Segment Start: Entries provided
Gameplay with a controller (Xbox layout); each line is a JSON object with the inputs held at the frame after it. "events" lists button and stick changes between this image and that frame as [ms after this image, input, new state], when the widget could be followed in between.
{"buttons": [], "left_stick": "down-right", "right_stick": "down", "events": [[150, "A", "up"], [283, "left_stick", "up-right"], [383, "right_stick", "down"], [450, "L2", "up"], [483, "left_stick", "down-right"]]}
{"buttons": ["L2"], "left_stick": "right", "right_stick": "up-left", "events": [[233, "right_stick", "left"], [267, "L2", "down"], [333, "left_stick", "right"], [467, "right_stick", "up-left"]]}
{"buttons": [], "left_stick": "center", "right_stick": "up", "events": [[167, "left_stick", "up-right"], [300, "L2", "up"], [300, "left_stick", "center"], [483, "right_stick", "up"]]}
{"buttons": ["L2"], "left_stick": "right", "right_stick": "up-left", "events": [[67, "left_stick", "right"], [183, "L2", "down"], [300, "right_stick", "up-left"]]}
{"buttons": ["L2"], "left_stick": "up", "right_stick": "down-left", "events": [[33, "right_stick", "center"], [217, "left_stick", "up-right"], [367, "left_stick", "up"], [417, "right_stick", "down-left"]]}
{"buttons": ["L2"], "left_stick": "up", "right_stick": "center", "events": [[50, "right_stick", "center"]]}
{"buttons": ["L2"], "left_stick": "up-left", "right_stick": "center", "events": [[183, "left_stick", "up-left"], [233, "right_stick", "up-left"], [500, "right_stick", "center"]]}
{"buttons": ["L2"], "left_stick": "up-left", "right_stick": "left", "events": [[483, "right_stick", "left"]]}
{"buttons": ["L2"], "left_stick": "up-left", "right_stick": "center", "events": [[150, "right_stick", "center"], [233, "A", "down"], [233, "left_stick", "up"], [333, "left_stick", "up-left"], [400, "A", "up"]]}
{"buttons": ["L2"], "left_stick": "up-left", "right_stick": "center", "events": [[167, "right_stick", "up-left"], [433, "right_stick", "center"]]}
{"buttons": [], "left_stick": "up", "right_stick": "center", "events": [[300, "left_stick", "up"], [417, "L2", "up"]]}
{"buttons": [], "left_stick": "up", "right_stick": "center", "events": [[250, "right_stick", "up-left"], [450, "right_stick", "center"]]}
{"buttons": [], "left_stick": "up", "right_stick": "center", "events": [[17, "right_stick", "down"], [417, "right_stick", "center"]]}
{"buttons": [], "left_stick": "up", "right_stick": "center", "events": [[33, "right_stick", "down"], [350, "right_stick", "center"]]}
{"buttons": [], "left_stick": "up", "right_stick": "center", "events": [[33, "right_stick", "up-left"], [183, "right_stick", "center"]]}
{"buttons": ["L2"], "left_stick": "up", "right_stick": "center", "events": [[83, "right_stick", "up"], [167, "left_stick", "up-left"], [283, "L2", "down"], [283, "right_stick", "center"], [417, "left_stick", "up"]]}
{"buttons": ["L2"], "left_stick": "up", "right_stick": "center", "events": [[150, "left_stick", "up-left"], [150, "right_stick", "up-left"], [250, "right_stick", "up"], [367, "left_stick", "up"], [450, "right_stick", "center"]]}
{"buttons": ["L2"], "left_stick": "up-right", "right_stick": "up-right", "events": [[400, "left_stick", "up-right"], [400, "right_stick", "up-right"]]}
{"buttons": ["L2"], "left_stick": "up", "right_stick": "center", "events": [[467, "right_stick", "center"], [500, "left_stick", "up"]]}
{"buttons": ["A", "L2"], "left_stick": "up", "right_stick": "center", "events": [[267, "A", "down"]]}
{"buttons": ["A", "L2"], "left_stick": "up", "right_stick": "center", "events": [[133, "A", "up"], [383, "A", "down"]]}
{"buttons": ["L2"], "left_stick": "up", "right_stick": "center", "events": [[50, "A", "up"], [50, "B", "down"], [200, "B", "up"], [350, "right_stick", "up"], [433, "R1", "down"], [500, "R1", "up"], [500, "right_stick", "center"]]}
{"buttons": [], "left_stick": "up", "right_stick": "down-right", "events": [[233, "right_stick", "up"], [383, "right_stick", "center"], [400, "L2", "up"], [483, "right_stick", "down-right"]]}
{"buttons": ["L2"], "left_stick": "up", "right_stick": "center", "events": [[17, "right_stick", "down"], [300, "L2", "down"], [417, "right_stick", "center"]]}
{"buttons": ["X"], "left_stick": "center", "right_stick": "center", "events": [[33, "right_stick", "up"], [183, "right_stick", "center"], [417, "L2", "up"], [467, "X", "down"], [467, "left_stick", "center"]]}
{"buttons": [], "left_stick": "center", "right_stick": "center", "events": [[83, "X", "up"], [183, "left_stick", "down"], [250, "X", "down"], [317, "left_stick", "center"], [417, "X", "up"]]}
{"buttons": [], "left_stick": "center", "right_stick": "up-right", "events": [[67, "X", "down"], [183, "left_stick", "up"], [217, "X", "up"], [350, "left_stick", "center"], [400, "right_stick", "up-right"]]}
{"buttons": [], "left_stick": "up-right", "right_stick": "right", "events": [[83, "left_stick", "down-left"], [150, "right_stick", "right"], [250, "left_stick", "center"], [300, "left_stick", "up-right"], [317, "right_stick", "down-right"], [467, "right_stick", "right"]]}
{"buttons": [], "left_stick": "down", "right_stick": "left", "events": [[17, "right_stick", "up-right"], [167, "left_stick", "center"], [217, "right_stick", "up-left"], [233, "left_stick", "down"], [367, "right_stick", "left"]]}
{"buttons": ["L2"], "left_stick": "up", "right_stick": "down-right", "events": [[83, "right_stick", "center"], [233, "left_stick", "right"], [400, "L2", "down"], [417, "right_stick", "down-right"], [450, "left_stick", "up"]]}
Segment End: Entries provided
Task requirements: Give the records again, exactly as they appear.

Exercise result:
Gameplay with a controller (Xbox layout); each line is a JSON object with the inputs held at the frame after it. "events" lists button and stick changes between this image and that frame as [ms after this image, input, new state], when the widget could be followed in between.
{"buttons": [], "left_stick": "down-right", "right_stick": "down", "events": [[150, "A", "up"], [283, "left_stick", "up-right"], [383, "right_stick", "down"], [450, "L2", "up"], [483, "left_stick", "down-right"]]}
{"buttons": ["L2"], "left_stick": "right", "right_stick": "up-left", "events": [[233, "right_stick", "left"], [267, "L2", "down"], [333, "left_stick", "right"], [467, "right_stick", "up-left"]]}
{"buttons": [], "left_stick": "center", "right_stick": "up", "events": [[167, "left_stick", "up-right"], [300, "L2", "up"], [300, "left_stick", "center"], [483, "right_stick", "up"]]}
{"buttons": ["L2"], "left_stick": "right", "right_stick": "up-left", "events": [[67, "left_stick", "right"], [183, "L2", "down"], [300, "right_stick", "up-left"]]}
{"buttons": ["L2"], "left_stick": "up", "right_stick": "down-left", "events": [[33, "right_stick", "center"], [217, "left_stick", "up-right"], [367, "left_stick", "up"], [417, "right_stick", "down-left"]]}
{"buttons": ["L2"], "left_stick": "up", "right_stick": "center", "events": [[50, "right_stick", "center"]]}
{"buttons": ["L2"], "left_stick": "up-left", "right_stick": "center", "events": [[183, "left_stick", "up-left"], [233, "right_stick", "up-left"], [500, "right_stick", "center"]]}
{"buttons": ["L2"], "left_stick": "up-left", "right_stick": "left", "events": [[483, "right_stick", "left"]]}
{"buttons": ["L2"], "left_stick": "up-left", "right_stick": "center", "events": [[150, "right_stick", "center"], [233, "A", "down"], [233, "left_stick", "up"], [333, "left_stick", "up-left"], [400, "A", "up"]]}
{"buttons": ["L2"], "left_stick": "up-left", "right_stick": "center", "events": [[167, "right_stick", "up-left"], [433, "right_stick", "center"]]}
{"buttons": [], "left_stick": "up", "right_stick": "center", "events": [[300, "left_stick", "up"], [417, "L2", "up"]]}
{"buttons": [], "left_stick": "up", "right_stick": "center", "events": [[250, "right_stick", "up-left"], [450, "right_stick", "center"]]}
{"buttons": [], "left_stick": "up", "right_stick": "center", "events": [[17, "right_stick", "down"], [417, "right_stick", "center"]]}
{"buttons": [], "left_stick": "up", "right_stick": "center", "events": [[33, "right_stick", "down"], [350, "right_stick", "center"]]}
{"buttons": [], "left_stick": "up", "right_stick": "center", "events": [[33, "right_stick", "up-left"], [183, "right_stick", "center"]]}
{"buttons": ["L2"], "left_stick": "up", "right_stick": "center", "events": [[83, "right_stick", "up"], [167, "left_stick", "up-left"], [283, "L2", "down"], [283, "right_stick", "center"], [417, "left_stick", "up"]]}
{"buttons": ["L2"], "left_stick": "up", "right_stick": "center", "events": [[150, "left_stick", "up-left"], [150, "right_stick", "up-left"], [250, "right_stick", "up"], [367, "left_stick", "up"], [450, "right_stick", "center"]]}
{"buttons": ["L2"], "left_stick": "up-right", "right_stick": "up-right", "events": [[400, "left_stick", "up-right"], [400, "right_stick", "up-right"]]}
{"buttons": ["L2"], "left_stick": "up", "right_stick": "center", "events": [[467, "right_stick", "center"], [500, "left_stick", "up"]]}
{"buttons": ["A", "L2"], "left_stick": "up", "right_stick": "center", "events": [[267, "A", "down"]]}
{"buttons": ["A", "L2"], "left_stick": "up", "right_stick": "center", "events": [[133, "A", "up"], [383, "A", "down"]]}
{"buttons": ["L2"], "left_stick": "up", "right_stick": "center", "events": [[50, "A", "up"], [50, "B", "down"], [200, "B", "up"], [350, "right_stick", "up"], [433, "R1", "down"], [500, "R1", "up"], [500, "right_stick", "center"]]}
{"buttons": [], "left_stick": "up", "right_stick": "down-right", "events": [[233, "right_stick", "up"], [383, "right_stick", "center"], [400, "L2", "up"], [483, "right_stick", "down-right"]]}
{"buttons": ["L2"], "left_stick": "up", "right_stick": "center", "events": [[17, "right_stick", "down"], [300, "L2", "down"], [417, "right_stick", "center"]]}
{"buttons": ["X"], "left_stick": "center", "right_stick": "center", "events": [[33, "right_stick", "up"], [183, "right_stick", "center"], [417, "L2", "up"], [467, "X", "down"], [467, "left_stick", "center"]]}
{"buttons": [], "left_stick": "center", "right_stick": "center", "events": [[83, "X", "up"], [183, "left_stick", "down"], [250, "X", "down"], [317, "left_stick", "center"], [417, "X", "up"]]}
{"buttons": [], "left_stick": "center", "right_stick": "up-right", "events": [[67, "X", "down"], [183, "left_stick", "up"], [217, "X", "up"], [350, "left_stick", "center"], [400, "right_stick", "up-right"]]}
{"buttons": [], "left_stick": "up-right", "right_stick": "right", "events": [[83, "left_stick", "down-left"], [150, "right_stick", "right"], [250, "left_stick", "center"], [300, "left_stick", "up-right"], [317, "right_stick", "down-right"], [467, "right_stick", "right"]]}
{"buttons": [], "left_stick": "down", "right_stick": "left", "events": [[17, "right_stick", "up-right"], [167, "left_stick", "center"], [217, "right_stick", "up-left"], [233, "left_stick", "down"], [367, "right_stick", "left"]]}
{"buttons": ["L2"], "left_stick": "up", "right_stick": "down-right", "events": [[83, "right_stick", "center"], [233, "left_stick", "right"], [400, "L2", "down"], [417, "right_stick", "down-right"], [450, "left_stick", "up"]]}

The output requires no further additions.